- _Available data_:
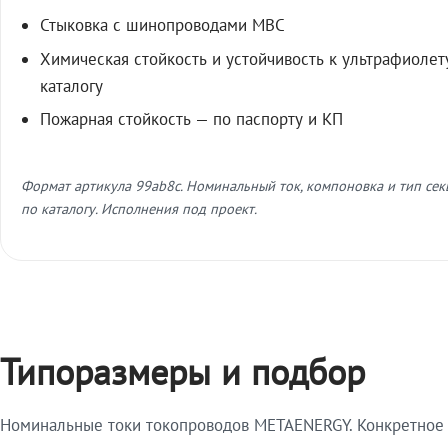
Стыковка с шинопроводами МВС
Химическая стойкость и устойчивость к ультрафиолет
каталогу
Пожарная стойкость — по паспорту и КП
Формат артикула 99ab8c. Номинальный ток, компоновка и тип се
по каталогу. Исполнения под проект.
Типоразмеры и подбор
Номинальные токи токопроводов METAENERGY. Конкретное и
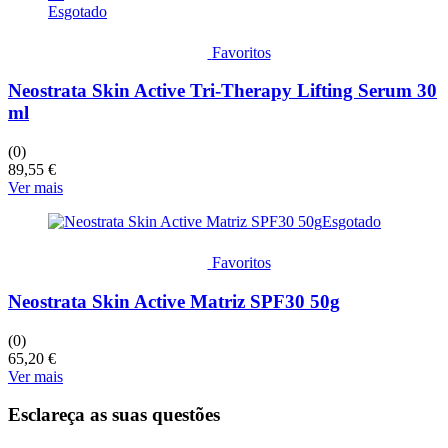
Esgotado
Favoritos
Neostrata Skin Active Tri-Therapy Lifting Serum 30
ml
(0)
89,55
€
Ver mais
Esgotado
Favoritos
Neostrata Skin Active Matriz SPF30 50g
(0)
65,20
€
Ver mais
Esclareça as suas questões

- _Required work_: Wherever "Active" appears in a line of the entries, copy that line.

- _Reply to the exercise_:
Neostrata Skin Active Tri-Therapy Lifting Serum 30
Neostrata Skin Active Matriz SPF30 50g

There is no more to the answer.